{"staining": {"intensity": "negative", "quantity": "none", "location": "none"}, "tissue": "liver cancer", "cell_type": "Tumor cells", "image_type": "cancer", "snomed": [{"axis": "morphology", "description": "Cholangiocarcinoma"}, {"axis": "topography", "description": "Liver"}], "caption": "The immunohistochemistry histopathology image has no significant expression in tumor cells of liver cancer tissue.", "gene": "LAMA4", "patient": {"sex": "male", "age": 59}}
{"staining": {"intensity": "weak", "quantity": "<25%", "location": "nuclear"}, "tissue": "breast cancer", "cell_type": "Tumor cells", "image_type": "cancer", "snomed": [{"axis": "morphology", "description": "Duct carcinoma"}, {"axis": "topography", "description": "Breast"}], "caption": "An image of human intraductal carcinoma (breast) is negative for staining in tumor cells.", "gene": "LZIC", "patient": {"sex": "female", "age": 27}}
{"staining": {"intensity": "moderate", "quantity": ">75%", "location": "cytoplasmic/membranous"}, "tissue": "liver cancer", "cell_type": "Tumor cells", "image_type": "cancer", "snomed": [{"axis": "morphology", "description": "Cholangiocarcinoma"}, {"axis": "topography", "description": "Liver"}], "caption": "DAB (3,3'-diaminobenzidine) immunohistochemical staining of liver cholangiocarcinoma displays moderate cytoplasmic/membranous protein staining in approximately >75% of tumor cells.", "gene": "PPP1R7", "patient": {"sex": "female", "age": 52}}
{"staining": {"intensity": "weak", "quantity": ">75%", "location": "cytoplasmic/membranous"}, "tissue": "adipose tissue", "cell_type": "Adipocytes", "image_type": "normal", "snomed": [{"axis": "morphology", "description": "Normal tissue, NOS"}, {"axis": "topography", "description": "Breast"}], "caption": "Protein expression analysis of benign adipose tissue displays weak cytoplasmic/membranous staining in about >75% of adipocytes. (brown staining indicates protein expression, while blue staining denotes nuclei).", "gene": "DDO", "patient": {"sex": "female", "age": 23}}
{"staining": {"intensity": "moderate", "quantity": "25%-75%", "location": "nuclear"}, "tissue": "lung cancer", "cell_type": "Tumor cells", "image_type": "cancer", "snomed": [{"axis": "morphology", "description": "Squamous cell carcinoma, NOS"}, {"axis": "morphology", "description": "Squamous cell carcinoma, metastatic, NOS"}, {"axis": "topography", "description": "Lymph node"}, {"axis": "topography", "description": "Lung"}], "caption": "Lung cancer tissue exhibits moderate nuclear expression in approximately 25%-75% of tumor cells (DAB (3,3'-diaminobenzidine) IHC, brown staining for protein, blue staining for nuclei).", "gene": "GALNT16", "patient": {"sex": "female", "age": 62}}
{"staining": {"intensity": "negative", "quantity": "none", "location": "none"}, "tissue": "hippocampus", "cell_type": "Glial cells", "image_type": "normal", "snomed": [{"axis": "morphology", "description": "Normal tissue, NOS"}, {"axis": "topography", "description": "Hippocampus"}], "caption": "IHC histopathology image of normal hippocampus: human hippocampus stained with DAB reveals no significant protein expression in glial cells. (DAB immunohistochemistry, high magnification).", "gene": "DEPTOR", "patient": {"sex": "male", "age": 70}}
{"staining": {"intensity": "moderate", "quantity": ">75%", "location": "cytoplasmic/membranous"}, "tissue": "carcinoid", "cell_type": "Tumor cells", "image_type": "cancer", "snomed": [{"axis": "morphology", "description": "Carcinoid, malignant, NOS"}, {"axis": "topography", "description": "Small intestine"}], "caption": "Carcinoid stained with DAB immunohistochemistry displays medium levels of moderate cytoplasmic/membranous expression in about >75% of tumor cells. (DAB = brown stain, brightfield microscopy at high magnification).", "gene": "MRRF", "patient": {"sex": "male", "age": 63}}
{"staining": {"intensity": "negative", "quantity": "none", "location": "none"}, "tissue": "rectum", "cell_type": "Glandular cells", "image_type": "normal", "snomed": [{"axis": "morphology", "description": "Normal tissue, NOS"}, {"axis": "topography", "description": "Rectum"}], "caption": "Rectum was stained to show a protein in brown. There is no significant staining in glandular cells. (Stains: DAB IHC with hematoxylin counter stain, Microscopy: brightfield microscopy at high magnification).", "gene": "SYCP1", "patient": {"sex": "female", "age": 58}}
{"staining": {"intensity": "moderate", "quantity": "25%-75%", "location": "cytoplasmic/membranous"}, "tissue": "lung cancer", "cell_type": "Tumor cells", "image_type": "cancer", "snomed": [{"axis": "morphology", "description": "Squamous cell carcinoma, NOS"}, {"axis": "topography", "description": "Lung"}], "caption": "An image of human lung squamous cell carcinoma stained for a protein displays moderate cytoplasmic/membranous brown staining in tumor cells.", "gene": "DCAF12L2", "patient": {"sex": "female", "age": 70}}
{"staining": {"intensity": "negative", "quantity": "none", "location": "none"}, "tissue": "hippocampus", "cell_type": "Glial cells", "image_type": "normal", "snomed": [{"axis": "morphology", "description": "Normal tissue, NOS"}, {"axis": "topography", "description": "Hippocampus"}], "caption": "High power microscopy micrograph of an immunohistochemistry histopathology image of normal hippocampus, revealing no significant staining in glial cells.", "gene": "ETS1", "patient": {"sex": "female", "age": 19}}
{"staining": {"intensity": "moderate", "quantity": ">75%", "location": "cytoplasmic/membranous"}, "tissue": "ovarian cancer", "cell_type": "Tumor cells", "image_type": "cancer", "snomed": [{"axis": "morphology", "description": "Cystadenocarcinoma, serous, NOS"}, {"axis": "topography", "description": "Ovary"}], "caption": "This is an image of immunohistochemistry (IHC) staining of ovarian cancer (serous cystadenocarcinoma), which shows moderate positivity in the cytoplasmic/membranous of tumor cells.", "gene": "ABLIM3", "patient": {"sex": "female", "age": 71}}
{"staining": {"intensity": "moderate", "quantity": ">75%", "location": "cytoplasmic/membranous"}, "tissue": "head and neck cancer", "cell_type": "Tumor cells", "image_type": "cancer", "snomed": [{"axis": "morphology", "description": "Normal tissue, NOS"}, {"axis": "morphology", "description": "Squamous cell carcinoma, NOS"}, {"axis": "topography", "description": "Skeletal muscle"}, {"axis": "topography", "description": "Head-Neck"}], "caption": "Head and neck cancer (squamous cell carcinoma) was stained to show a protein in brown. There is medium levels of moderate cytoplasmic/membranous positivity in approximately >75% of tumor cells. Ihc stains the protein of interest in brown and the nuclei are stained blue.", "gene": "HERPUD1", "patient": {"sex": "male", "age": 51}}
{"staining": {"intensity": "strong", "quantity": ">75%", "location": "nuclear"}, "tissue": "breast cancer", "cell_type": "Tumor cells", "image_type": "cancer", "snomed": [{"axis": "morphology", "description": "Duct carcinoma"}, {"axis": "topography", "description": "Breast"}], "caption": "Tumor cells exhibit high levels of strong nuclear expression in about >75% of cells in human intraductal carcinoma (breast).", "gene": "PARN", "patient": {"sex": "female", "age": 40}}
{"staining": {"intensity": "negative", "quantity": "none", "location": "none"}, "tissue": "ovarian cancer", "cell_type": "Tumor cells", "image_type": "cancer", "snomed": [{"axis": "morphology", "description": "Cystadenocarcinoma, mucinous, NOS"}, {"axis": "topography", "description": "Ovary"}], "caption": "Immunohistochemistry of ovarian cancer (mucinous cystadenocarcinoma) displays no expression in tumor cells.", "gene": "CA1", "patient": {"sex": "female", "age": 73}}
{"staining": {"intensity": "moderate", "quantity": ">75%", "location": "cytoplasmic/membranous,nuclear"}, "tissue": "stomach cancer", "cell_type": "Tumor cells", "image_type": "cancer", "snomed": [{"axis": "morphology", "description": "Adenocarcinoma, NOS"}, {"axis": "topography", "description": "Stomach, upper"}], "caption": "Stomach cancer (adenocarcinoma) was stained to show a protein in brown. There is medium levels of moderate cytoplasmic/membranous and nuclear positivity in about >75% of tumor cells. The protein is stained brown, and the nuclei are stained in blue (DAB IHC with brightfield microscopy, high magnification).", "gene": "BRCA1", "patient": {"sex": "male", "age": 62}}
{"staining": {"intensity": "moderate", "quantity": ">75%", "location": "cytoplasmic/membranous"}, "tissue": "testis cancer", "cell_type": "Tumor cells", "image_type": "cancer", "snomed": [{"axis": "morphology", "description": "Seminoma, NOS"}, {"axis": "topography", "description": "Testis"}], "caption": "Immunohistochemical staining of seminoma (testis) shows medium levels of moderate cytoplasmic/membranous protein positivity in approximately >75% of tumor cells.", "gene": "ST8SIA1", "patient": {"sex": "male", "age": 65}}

· · · ·

◆ Work required ◆
Out of the data above, set down the lines from the one with "normal hippocampus: human" to the one with "There is no", both included, exactly as written and with no additions.

◆ Your solution ◆
{"staining": {"intensity": "negative", "quantity": "none", "location": "none"}, "tissue": "hippocampus", "cell_type": "Glial cells", "image_type": "normal", "snomed": [{"axis": "morphology", "description": "Normal tissue, NOS"}, {"axis": "topography", "description": "Hippocampus"}], "caption": "IHC histopathology image of normal hippocampus: human hippocampus stained with DAB reveals no significant protein expression in glial cells. (DAB immunohistochemistry, high magnification).", "gene": "DEPTOR", "patient": {"sex": "male", "age": 70}}
{"staining": {"intensity": "moderate", "quantity": ">75%", "location": "cytoplasmic/membranous"}, "tissue": "carcinoid", "cell_type": "Tumor cells", "image_type": "cancer", "snomed": [{"axis": "morphology", "description": "Carcinoid, malignant, NOS"}, {"axis": "topography", "description": "Small intestine"}], "caption": "Carcinoid stained with DAB immunohistochemistry displays medium levels of moderate cytoplasmic/membranous expression in about >75% of tumor cells. (DAB = brown stain, brightfield microscopy at high magnification).", "gene": "MRRF", "patient": {"sex": "male", "age": 63}}
{"staining": {"intensity": "negative", "quantity": "none", "location": "none"}, "tissue": "rectum", "cell_type": "Glandular cells", "image_type": "normal", "snomed": [{"axis": "morphology", "description": "Normal tissue, NOS"}, {"axis": "topography", "description": "Rectum"}], "caption": "Rectum was stained to show a protein in brown. There is no significant staining in glandular cells. (Stains: DAB IHC with hematoxylin counter stain, Microscopy: brightfield microscopy at high magnification).", "gene": "SYCP1", "patient": {"sex": "female", "age": 58}}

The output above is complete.